Después de la pausa en la vida social impuesta por la gripe y, porque no decirlo, la depresión post-electoral nos encontramos con algunos amigos para festejar esos cumpleaños de la madurez con cada vez mejores, pero también, cada vez menos amigos. Me sorprendió, de nuevo, la consistencia progre del voto. Eso si se cuenta, con perdón de los pingüinos más picoteadores, a Sabatella como, básicamente, progre y kirchnerista. El único que le dio su votó a Pino reconoció que, de haberse encontrado con el resto, antes del 28j no lo hubiera desperdiciado.Hice mi reflexión humorístico-melancólica acerca de la suerte de haber podido votar (¡y ver ganar!) a un presidente progresista por primera y, probablemente, única vez en la vida. Mis amigos, después de que el tinto y el choripan habían hecho lo suyo, para consolarme se pusieron a proponer medios para salvar al gobierno nacional y popular en el fatídico 2011. Decían mis cuates que sería deseable que el gobierno quemara las naves y buscara acentuar la redistribución. El motivo profundo, estratégico, de la derrota era el escaso y, en muchos casos nulo, crecimiento de la renta de los pobres y pobrísimos de nuestro país durante el pingüinato. Nos preguntábamos si no era ya tiempo de crear algún tipo de ingreso universal por hijo como hemos escuchado de parte de los payasos seguidores de la fiebre porcina o a algunos tipos más serios, pero no demasiado, de la CTA. Otros hablaban de empezar en serio con el choripan y la coca ya que en gorilandia jodian tanto con eso. Nadie pensaba que no se hubiera hecho nada, después de todo de algún lugar salieron los votos K y, de seguro, no muchos de la clase media. Todos pensamos que no se había hecho lo suficiente.
Algunos criticaron al PJ pero otros les salieron al paso recordando que, en más de cincuenta años, los únicos gobiernos progres habían salido de ahí. Yo, que ya por aquel entonces estaba roncando, me desperté para decirles como insinuaba en http://elhombre3.blogspot.com/2009/07/la-derrota-k-un-detalle.html que se podía dividir la capital en tres regiones norte, gorilazo, centro, había ganado Pino, y sur donde la Michetti había hecho una más que aceptable elección y que creía que tenía que ver con la propaganda astuta de gran cuñado. Y que, con eso, se había salvado Macri de una derrota que les hubiera dolido más a ellos que, a nosotros, la derrota del propio gran pingüino.
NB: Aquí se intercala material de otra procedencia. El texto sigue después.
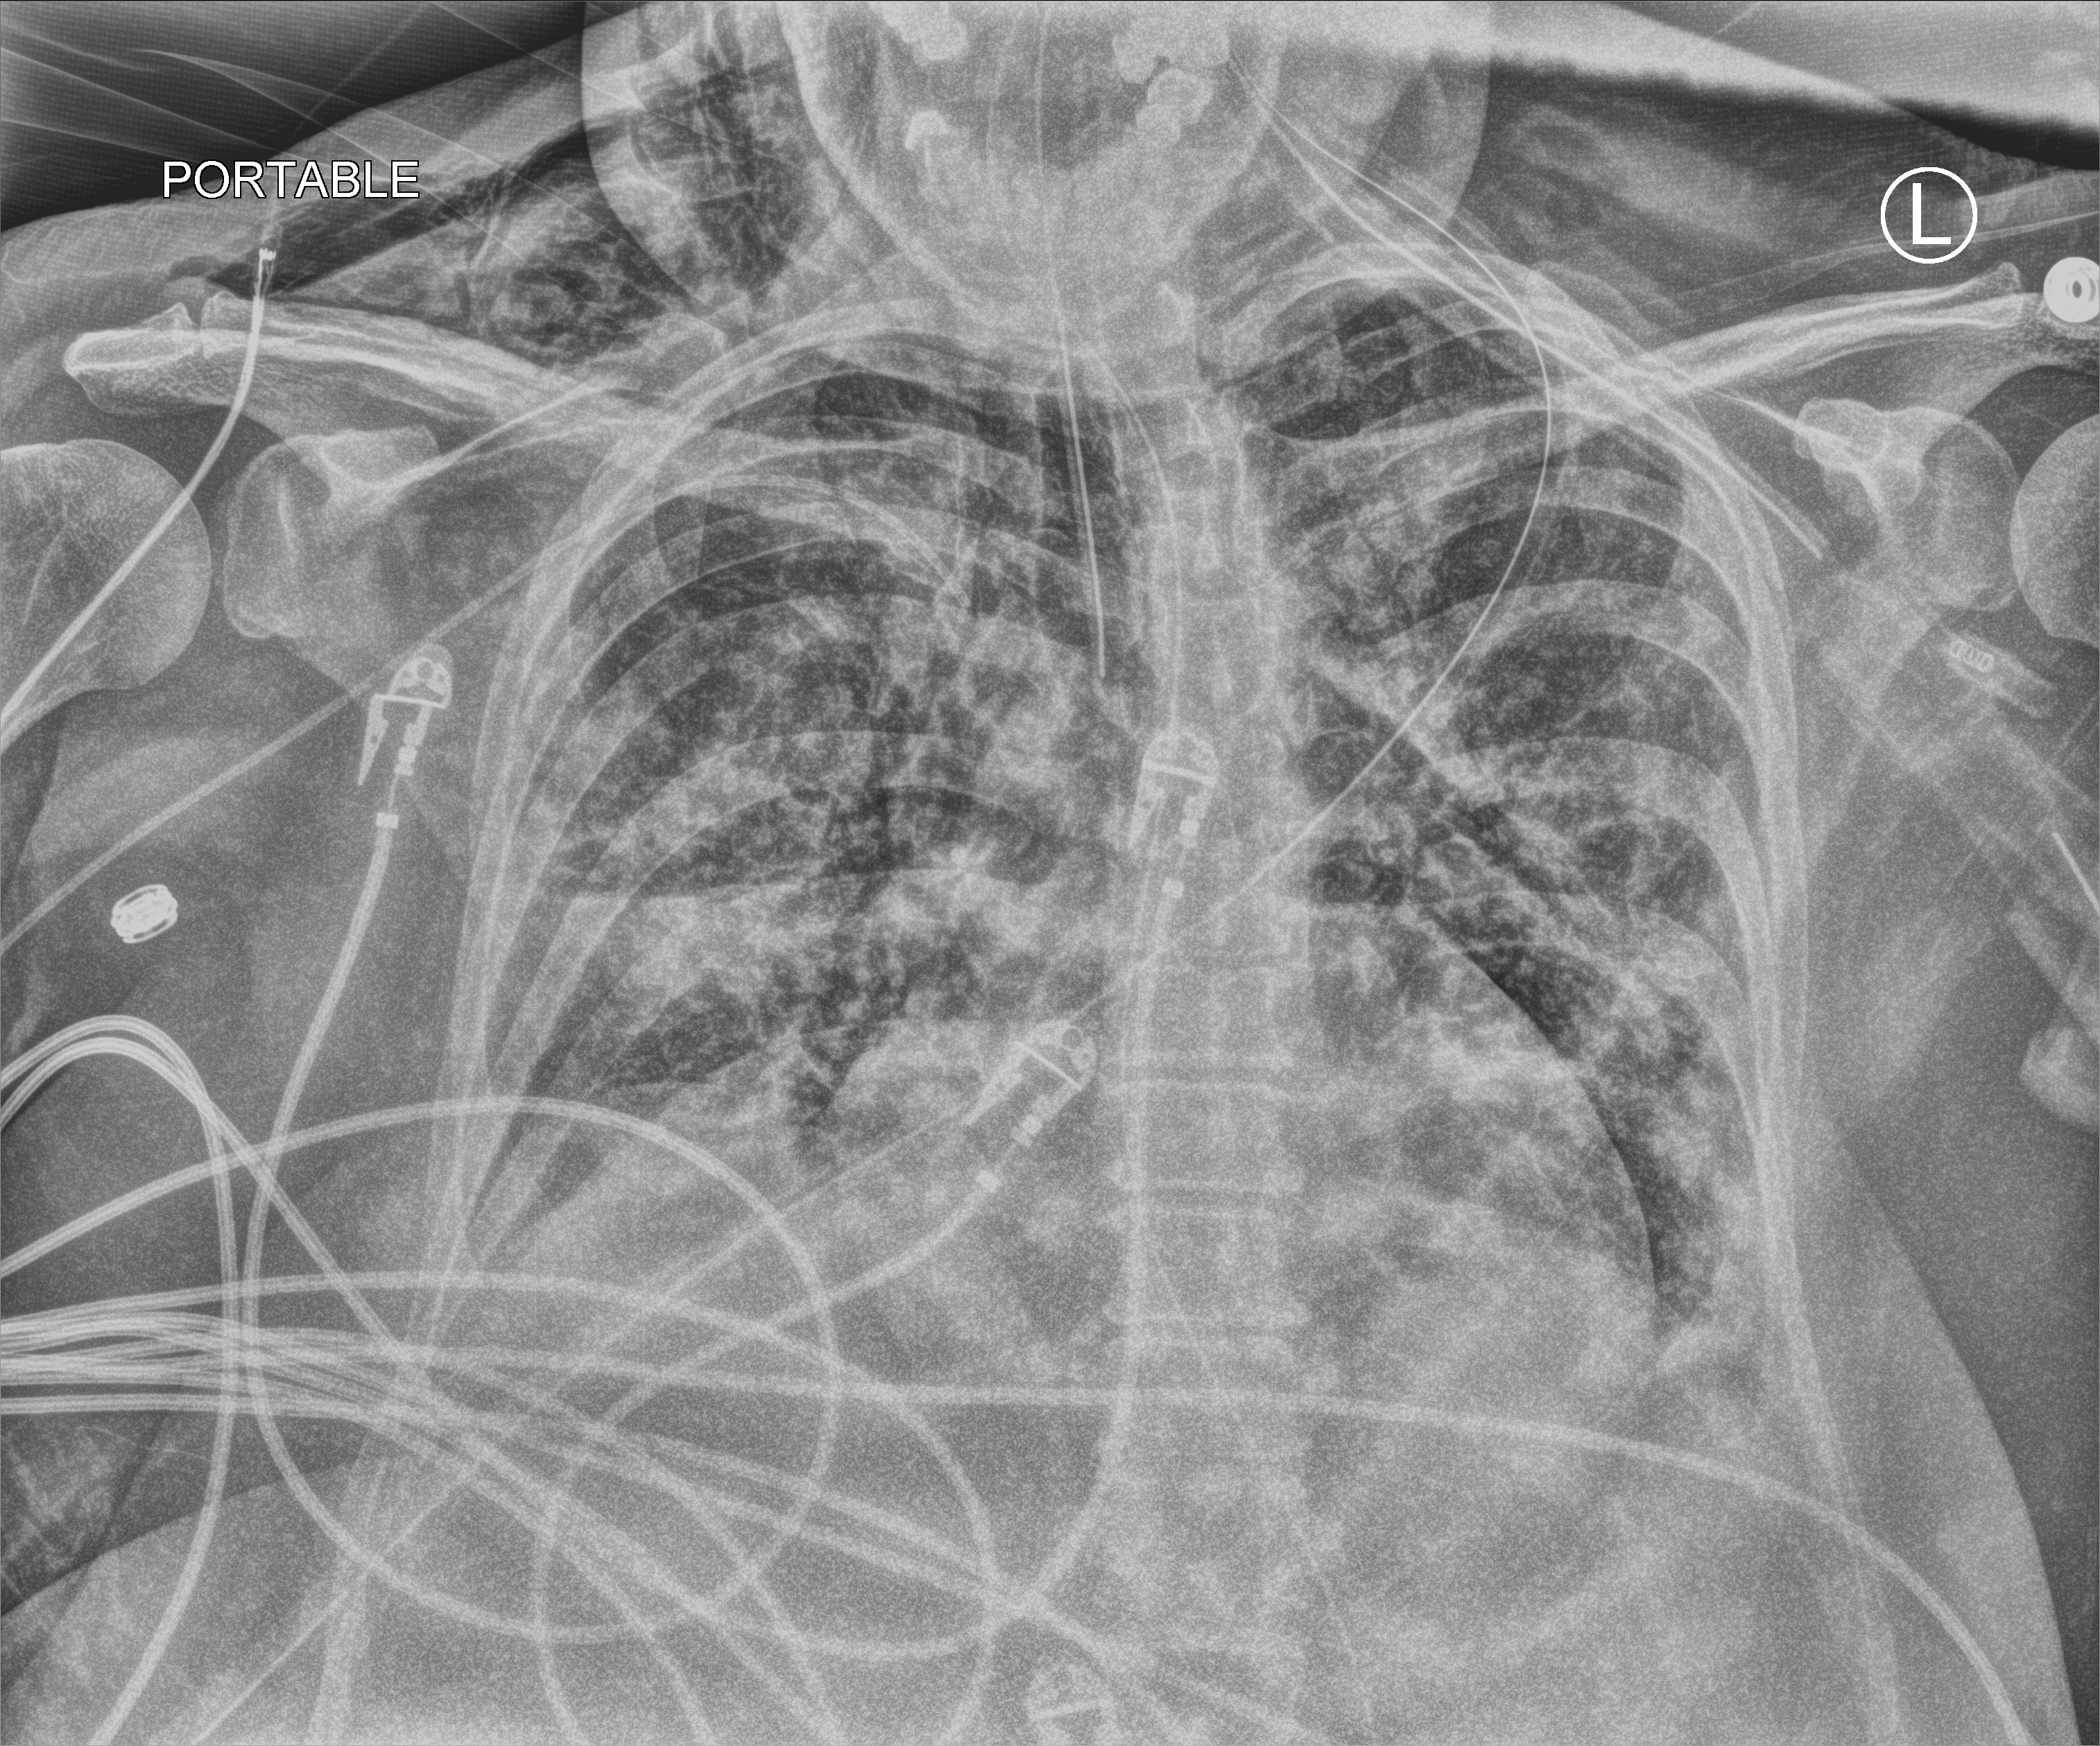
Bedside chest radiograph (computed radiography). Patient hospitalised with COVID-19; female, aged 60–74 years.
Admission-level facts for this patient (not findings on this image; timing relative to this image not recorded): mechanically ventilated during this hospital stay: yes; other chronic lung disease (admission record): yes.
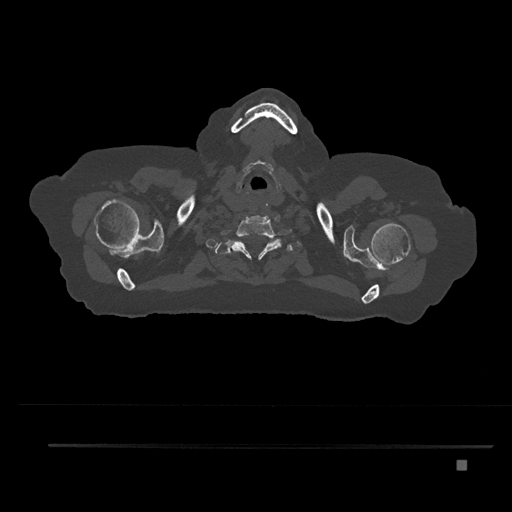
CT including the spine, one axial slice. Slice 717 of 797 in the series (ordered by position). 120 kVp. Bone window (W 1800 / L 400 HU). 0.5 mm slice thickness. 512 × 512 image matrix, field of view 437 × 437 mm. Female patient, age 76 years. From the clinical record (not read from this slice): primary cancer: lung.
Structures marked on this image (semi-automatic segmentation, software-assisted and operator-edited):
- T1 vertebra: bounding box (x1, y1, x2, y2) in pixels: (221, 242, 263, 258)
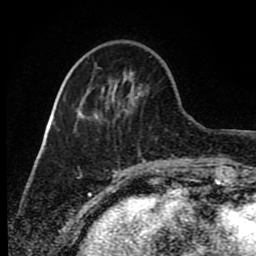
Breast MRI (dynamic contrast-enhanced), one axial slice; position 27 of 80 along the scan axis; cropped to one breast; dynamic contrast-enhanced series, time point 2 of 8 at this slice position (early post-contrast); 1.5 T; TE 4.2 ms, TR 7 ms; 2 mm slice thickness; 256 × 256 image matrix. Female patient.
Outlined on this slice (semi-automatically segmented with operator editing):
- enhancing-tissue mask used for the functional tumour volume (all voxels passing the contrast-enhancement thresholds inside the analysis volume; usually the tumour): bounding box (x1, y1, x2, y2) in pixels: (138, 150, 140, 152)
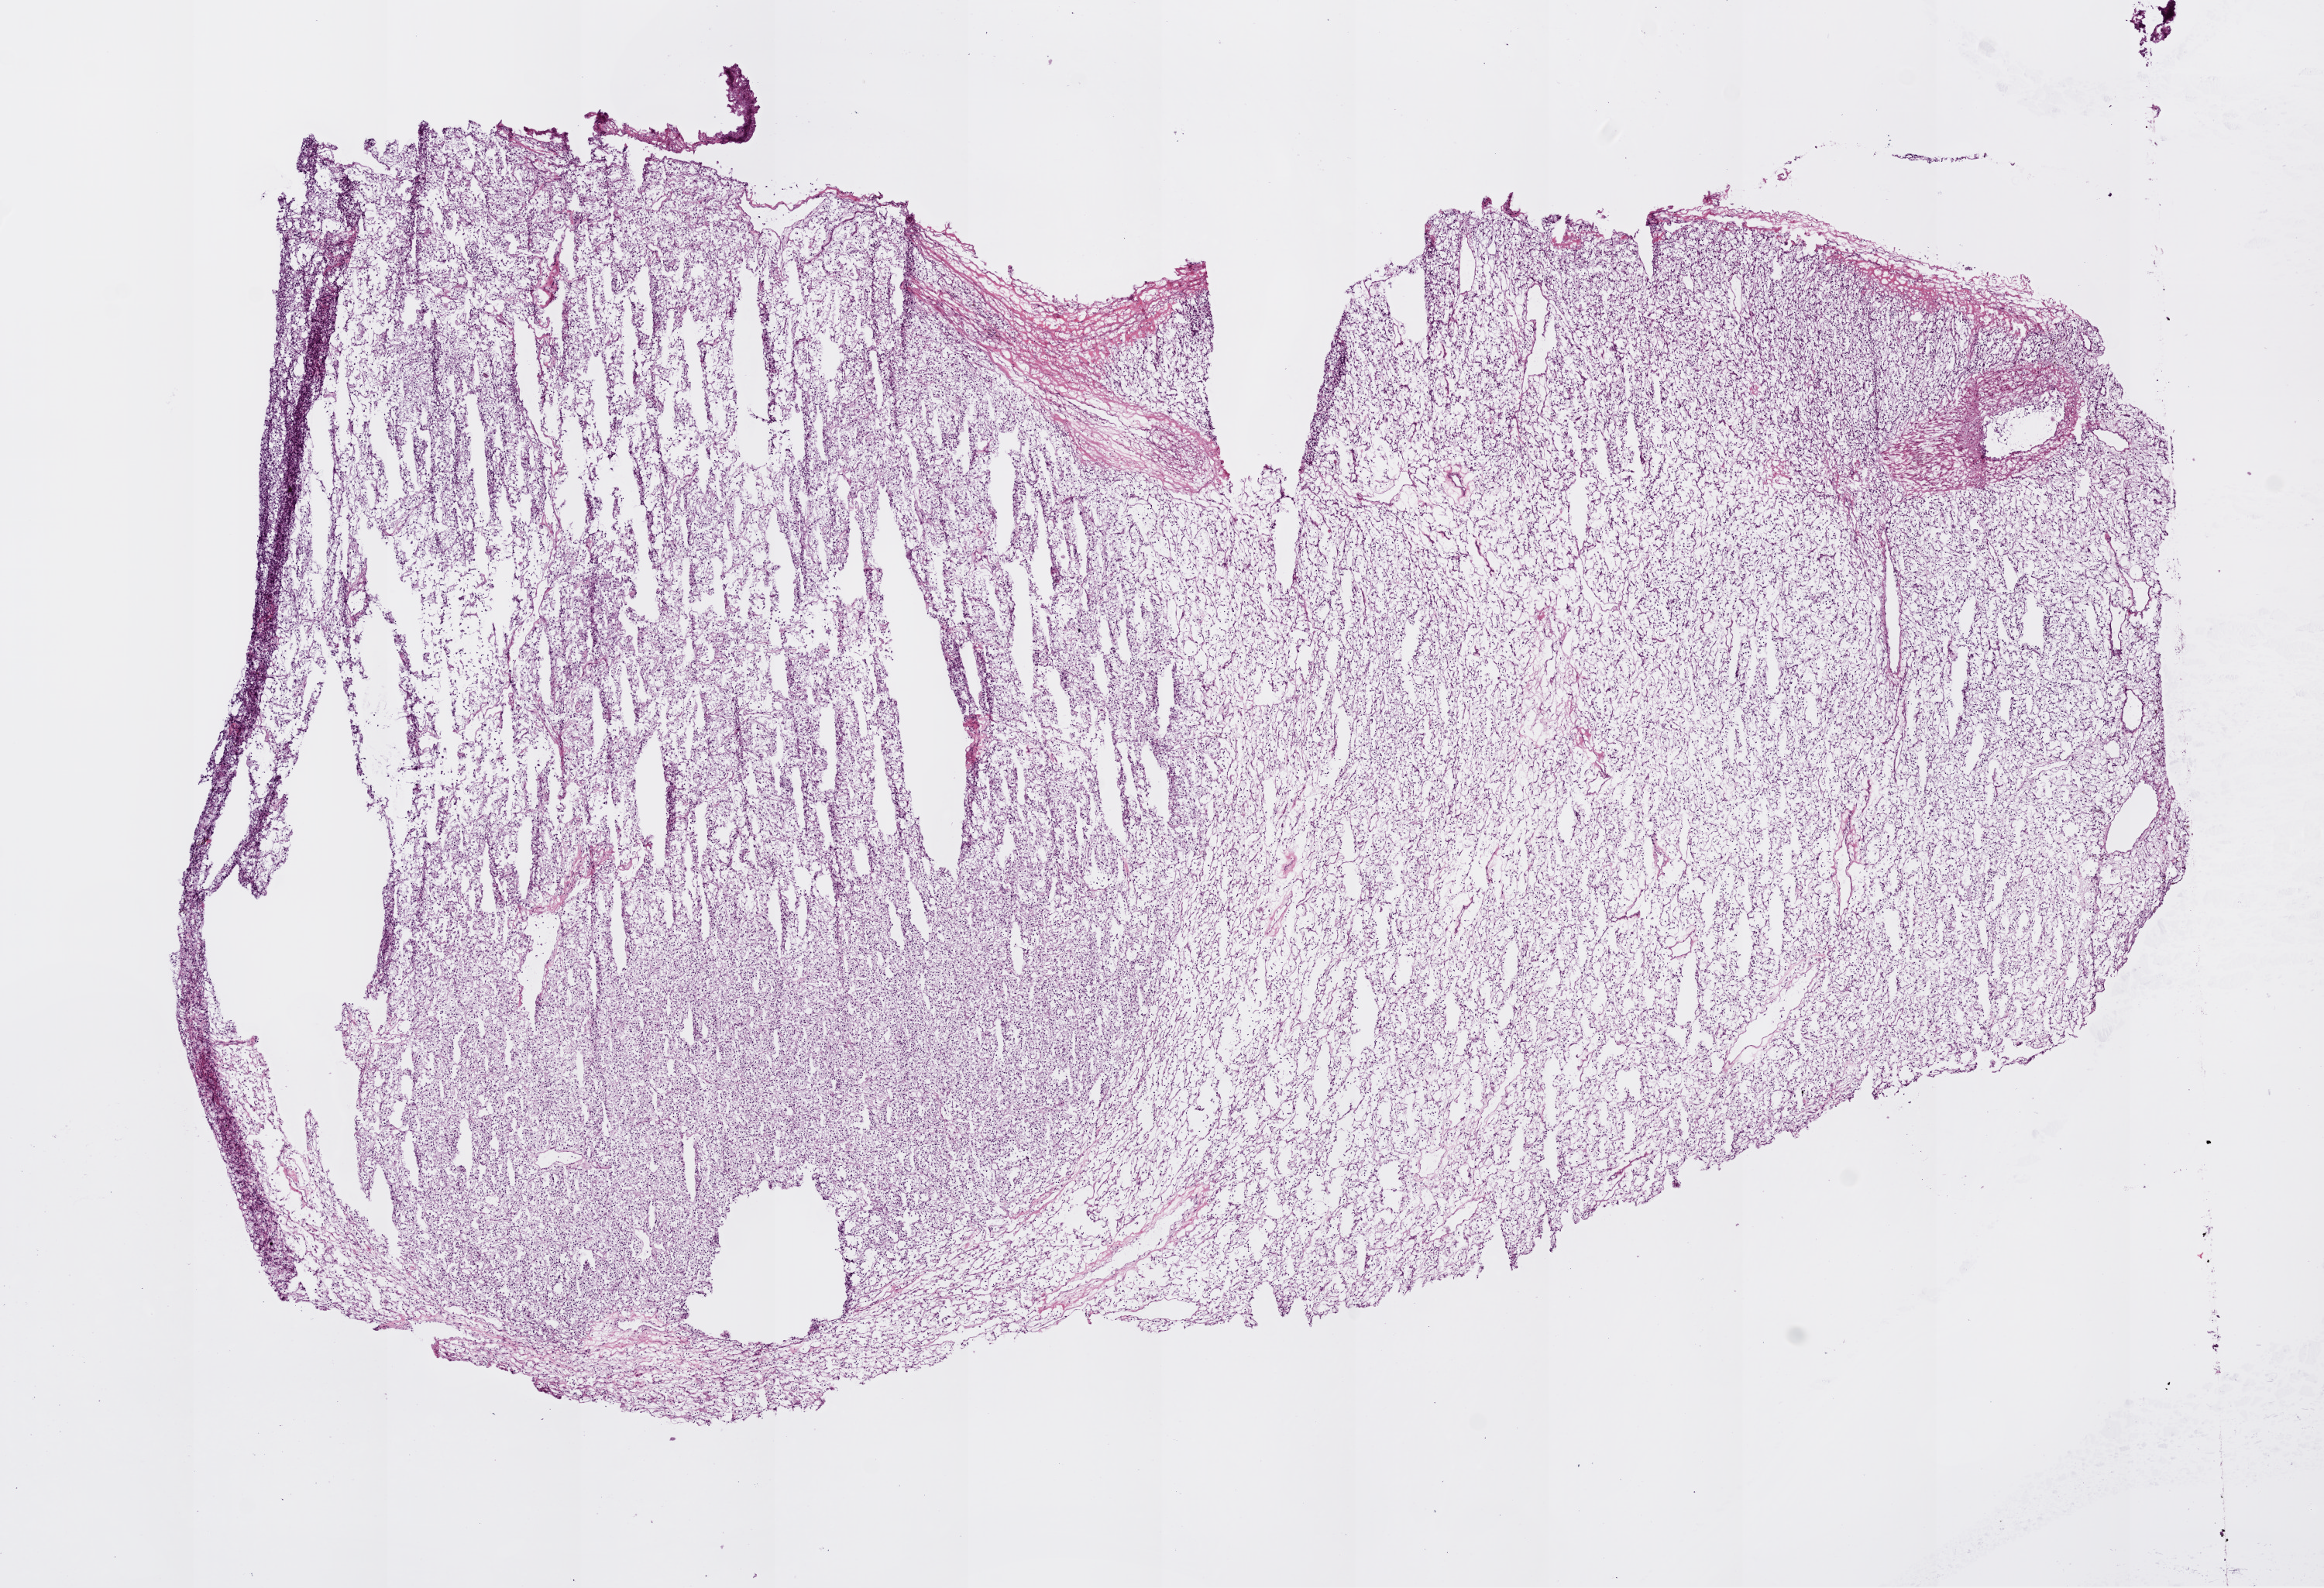
Whole-slide histology image, Hematoxylin and eosin (H&E) stained, shown as a low-resolution overview of the whole scanned area (about 12.0 x 8.2 mm, from a 20x scan), frozen section from the bottom of the tissue portion, sample: primary tumour, kidney. Female patient; age at initial diagnosis 73 years. Histologic grade: G3 (poorly differentiated). Slide review estimates, as recorded: tumour cells 95%, tumour nuclei 85%, normal cells 0%, stromal cells 5%, necrosis 0%.
• diagnosis: Clear cell adenocarcinoma, NOS
• AJCC pathologic stage: IV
En definitiva, sin desdeñar la explicación profunda, la propaganda bien hecha te quita votos y, aun con todos los errores que se quieran, el pingüinismo no tenía porque perder frente a las alternativas horrendas que se están ofreciendo.
O, ahora, me van a venir con que el colonarco es alguien.
Al día siguiente, cuando amainó la resaca, pensé que algo deberíamos hacer porque, por más diferencias que tengamos, se están llevando puesto a nuestro gobierno. Y, con el correr de los años, nos vamos a ir a la tumba puteando por no haberlo defendido cuando aun se podía hacerlo.
Que no hubieran dado muchos por salir a defender a Peron, aunque no fueran peronistas ni hubieran estado muy de acuerdo, allá en el 55 cuando nos jodieron a todos, los mismos hijos de puta gorilones que pululan hoy en día.
En cuanto a que es lo que hay que hacer, eso no es tan fácil, apelo a los cumpas muy preparados que escriben en los blog para que inventen algo y, de paso, se olvidan un poco del INDEC que ya saturó.